Type 2 diabetes (formerly called non-insulin-dependent or adult-onset) results from the body’s ineffective use of insulin. More than 95% of people with diabetes have type 2 diabetes. This type of diabetes is largely the result of excess body weight and physical inactivity.

Symptoms may be similar to those of type 1 diabetes but are often less marked. As a result, the disease may be diagnosed several years after onset, after complications have already arisen.

Until recently, this type of diabetes was seen only in adults but it is now also occurring increasingly frequently in children.

Gestational diabetes

Gestational diabetes is hyperglycaemia with blood glucose values above normal but below those diagnostic of diabetes. Gestational diabetes occurs during pregnancy.
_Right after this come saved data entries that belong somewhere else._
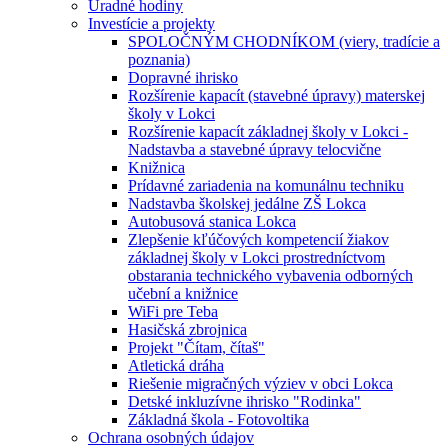
Úradné hodiny
Investície a projekty
SPOLOČNÝM CHODNÍKOM (viery, tradície a
poznania)
Dopravné ihrisko
Rozšírenie kapacít (stavebné úpravy) materskej
školy v Lokci
Rozšírenie kapacít základnej školy v Lokci -
Nadstavba a stavebné úpravy telocvične
Knižnica
Prídavné zariadenia na komunálnu techniku
Nadstavba školskej jedálne ZŠ Lokca
Autobusová stanica Lokca
Zlepšenie kľúčových kompetencií žiakov
základnej školy v Lokci prostredníctvom
obstarania technického vybavenia odborných
učební a knižnice
WiFi pre Teba
Hasičská zbrojnica
Projekt "Čítam, čítaš"
Atletická dráha
Riešenie migračných výziev v obci Lokca
Detské inkluzívne ihrisko "Rodinka"
Základná škola - Fotovoltika
Ochrana osobných údajov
Women with gestational diabetes are at an increased risk of complications during pregnancy and at delivery. These women and possibly their children are also at increased risk of type 2 diabetes in the future.

Gestational diabetes is diagnosed through prenatal screening, rather than through reported symptoms.Impaired glucose tolerance and impaired fasting glycaemia.

Impaired glucose tolerance (IGT) and impaired fasting glycaemia (IFG) are intermediate conditions in the transition between normality and diabetes. People with IGT or IFG are at high risk of progressing to type 2 diabetes, although this is not inevitable.